Switzerland sets framework for responsible AI use in development co-operation
Responsible AI use principles now guide SDC funding, policy and operations.
An OECD case study has highlighted Switzerland’s efforts to govern the responsible use of AI in international cooperate and humanitarian assistance, focusing on a framework adopted by the Swiss Agency for Development and Cooperation in 2025.
The case study says SDC’s AI initiatives had previously been scattered, especially at the country level, while many staff had limited experience with AI. The agency also lacked unified guidance for using AI tools, funding AI-related projects and engaging in policy dialogue.
Approved in 2025, SDC’s Working Aid on AI is grounded in Switzerland’s International Cooperation Strategy 2025–2028. It provides practical guidance for responsible AI adoption across the agency’s portfolio and institutional roles.
The framework draws on earlier risk and opportunity mapping, the Council of Europe’s Framework Convention on AI and the OECD AI principles.
Its guiding principles include doing no harm, human oversight, participation of affected communities, localisation, dataset debiasing, ethical data sourcing, decent work in AI supply chains, reduced climate impact, transparency and internal oversight.
The Working Aid also defines four roles for SDC: funding operational AI projects, influencing global AI policy and partnerships, providing sectoral advice to SDC units and Swiss representations, and embedding AI into knowledge management.
SDC has created an AI Task Force, now becoming an AI Network, to coordinate work on operations, staff skills, data and IT infrastructure, governance and partnerships.

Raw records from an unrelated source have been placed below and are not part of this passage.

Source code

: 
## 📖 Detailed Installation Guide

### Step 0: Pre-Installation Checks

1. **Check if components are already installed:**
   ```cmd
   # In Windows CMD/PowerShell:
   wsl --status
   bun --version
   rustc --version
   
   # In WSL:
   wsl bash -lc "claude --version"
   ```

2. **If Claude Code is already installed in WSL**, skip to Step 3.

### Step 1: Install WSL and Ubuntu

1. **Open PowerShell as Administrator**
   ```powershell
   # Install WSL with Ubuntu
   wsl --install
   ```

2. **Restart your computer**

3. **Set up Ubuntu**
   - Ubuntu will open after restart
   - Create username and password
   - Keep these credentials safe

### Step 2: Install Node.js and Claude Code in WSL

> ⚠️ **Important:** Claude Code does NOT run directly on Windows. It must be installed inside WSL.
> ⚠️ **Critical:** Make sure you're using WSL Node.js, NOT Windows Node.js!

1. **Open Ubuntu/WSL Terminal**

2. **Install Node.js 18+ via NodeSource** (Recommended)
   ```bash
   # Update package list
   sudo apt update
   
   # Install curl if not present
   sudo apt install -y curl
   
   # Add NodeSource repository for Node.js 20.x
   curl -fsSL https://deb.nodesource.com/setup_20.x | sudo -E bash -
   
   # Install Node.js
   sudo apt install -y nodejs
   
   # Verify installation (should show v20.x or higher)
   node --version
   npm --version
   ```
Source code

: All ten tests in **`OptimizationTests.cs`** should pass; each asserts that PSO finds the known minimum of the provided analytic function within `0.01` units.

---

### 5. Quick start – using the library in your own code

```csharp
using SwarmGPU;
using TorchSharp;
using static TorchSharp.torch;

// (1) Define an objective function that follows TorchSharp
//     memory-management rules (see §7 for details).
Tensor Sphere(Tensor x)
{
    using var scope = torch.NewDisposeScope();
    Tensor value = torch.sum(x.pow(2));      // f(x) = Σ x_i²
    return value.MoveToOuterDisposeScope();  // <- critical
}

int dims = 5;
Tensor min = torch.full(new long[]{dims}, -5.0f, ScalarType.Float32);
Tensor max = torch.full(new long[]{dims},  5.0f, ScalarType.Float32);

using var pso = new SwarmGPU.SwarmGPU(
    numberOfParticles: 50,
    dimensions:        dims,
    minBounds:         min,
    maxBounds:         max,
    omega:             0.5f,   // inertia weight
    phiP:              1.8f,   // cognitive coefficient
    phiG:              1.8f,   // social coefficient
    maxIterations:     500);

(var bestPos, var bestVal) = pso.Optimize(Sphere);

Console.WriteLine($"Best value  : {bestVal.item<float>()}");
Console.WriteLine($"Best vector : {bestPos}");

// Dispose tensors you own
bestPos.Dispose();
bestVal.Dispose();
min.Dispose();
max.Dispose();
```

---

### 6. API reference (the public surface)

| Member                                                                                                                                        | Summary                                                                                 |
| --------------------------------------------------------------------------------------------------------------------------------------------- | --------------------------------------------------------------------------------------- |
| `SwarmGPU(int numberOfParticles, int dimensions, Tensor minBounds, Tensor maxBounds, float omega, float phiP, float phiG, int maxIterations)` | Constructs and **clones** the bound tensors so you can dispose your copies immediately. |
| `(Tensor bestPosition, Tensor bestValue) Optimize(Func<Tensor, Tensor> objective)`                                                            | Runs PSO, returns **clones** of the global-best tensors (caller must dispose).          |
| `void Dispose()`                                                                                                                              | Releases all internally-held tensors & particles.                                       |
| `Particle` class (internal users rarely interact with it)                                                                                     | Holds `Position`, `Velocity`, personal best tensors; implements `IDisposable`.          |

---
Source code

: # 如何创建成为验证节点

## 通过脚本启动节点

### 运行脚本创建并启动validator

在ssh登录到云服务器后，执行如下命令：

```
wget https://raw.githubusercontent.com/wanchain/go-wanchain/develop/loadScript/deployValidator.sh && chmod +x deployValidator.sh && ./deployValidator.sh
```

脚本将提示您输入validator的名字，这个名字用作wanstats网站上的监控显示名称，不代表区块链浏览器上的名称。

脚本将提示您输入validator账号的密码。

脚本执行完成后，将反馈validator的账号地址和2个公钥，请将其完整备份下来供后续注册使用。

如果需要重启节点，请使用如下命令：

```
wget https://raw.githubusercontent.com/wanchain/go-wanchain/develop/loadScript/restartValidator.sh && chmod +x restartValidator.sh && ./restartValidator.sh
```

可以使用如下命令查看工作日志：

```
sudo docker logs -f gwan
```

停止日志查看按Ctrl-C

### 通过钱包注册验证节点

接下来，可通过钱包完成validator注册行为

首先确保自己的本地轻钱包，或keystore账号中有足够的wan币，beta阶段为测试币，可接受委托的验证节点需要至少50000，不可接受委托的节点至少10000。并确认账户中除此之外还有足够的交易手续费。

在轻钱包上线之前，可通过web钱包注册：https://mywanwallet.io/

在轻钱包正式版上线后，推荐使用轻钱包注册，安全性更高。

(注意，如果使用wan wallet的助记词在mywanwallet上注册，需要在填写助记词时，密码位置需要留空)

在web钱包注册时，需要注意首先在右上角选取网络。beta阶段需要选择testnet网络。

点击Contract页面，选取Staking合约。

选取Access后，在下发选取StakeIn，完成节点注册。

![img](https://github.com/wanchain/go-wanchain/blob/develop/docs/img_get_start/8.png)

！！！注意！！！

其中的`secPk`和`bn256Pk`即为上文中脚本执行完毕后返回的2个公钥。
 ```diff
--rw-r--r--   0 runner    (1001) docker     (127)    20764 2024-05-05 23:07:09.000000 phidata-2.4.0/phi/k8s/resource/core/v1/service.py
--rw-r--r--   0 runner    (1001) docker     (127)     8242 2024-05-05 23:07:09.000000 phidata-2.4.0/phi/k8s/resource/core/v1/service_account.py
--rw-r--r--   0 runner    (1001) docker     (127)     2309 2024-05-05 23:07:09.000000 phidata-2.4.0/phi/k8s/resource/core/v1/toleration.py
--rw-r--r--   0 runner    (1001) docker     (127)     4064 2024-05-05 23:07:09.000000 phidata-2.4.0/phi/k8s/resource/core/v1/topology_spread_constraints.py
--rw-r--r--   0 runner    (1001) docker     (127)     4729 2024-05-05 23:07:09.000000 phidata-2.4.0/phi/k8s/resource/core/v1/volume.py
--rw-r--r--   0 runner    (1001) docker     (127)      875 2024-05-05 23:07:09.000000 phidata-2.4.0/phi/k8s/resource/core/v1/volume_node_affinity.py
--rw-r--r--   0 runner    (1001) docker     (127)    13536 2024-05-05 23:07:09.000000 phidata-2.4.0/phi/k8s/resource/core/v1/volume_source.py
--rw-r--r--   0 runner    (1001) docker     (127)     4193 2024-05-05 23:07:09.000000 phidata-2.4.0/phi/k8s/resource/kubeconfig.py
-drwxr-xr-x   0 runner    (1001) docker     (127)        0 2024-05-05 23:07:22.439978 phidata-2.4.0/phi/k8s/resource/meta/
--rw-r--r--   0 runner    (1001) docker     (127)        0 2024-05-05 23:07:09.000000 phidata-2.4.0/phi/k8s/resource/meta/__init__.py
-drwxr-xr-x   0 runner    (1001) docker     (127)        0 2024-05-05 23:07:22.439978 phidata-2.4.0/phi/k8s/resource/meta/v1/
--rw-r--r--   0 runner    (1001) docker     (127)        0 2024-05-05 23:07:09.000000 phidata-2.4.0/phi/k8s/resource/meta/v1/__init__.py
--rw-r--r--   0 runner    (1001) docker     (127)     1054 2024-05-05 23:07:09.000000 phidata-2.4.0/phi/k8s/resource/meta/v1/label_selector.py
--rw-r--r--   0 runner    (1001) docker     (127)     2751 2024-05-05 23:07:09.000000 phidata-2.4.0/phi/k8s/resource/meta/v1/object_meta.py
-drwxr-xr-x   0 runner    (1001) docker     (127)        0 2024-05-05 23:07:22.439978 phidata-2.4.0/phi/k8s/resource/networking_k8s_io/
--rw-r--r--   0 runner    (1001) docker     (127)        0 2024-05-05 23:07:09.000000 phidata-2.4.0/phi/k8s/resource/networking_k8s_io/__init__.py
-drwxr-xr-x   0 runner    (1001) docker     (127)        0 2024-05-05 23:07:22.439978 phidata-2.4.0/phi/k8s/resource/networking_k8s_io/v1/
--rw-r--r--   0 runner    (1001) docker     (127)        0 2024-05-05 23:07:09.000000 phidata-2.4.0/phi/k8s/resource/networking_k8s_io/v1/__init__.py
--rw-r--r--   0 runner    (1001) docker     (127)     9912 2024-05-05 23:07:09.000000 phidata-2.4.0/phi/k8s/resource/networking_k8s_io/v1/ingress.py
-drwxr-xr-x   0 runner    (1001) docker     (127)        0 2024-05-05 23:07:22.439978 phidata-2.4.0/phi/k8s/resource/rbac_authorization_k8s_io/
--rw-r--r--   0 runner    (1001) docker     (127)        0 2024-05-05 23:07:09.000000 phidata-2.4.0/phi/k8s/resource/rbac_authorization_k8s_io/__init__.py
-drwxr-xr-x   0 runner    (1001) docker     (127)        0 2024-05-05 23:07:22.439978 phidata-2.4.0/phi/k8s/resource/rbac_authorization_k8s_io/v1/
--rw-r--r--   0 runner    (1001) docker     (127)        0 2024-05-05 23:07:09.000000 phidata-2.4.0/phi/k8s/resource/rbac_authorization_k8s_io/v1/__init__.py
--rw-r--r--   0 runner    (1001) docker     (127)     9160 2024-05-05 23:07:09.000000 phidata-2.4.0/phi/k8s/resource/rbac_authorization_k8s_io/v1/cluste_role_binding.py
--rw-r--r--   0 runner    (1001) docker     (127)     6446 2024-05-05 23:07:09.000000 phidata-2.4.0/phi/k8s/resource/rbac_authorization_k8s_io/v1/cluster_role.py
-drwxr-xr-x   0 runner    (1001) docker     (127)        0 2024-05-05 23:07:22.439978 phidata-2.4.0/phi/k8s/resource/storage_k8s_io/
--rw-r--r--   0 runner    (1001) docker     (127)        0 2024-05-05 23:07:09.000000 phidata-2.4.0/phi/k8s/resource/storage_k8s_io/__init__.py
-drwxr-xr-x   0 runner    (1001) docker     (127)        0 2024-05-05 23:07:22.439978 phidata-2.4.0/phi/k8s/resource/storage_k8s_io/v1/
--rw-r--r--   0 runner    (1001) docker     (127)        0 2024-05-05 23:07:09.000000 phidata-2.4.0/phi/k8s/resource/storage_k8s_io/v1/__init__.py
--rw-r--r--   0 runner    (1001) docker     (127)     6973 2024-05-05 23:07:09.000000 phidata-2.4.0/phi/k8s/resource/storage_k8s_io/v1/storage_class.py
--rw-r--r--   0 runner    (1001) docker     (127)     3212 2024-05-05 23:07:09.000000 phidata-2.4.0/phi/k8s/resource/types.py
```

The framework is already being applied to areas including climate forecasting, child health diagnostics, media development, disinformation and internal project-cycle management.
Why does it matter?
Switzerland’s approach shows how development agencies are beginning to institutionalise AI governance rather than treating AI as a series of isolated experiments. A framework for responsible use can help agencies manage risks around bias, dependency, data sourcing, climate impact and human oversight while still using AI for development and humanitarian goals. The case also highlights the importance of internal capacity, staff guidance and whole-of-government coordination as AI becomes part of international cooperate.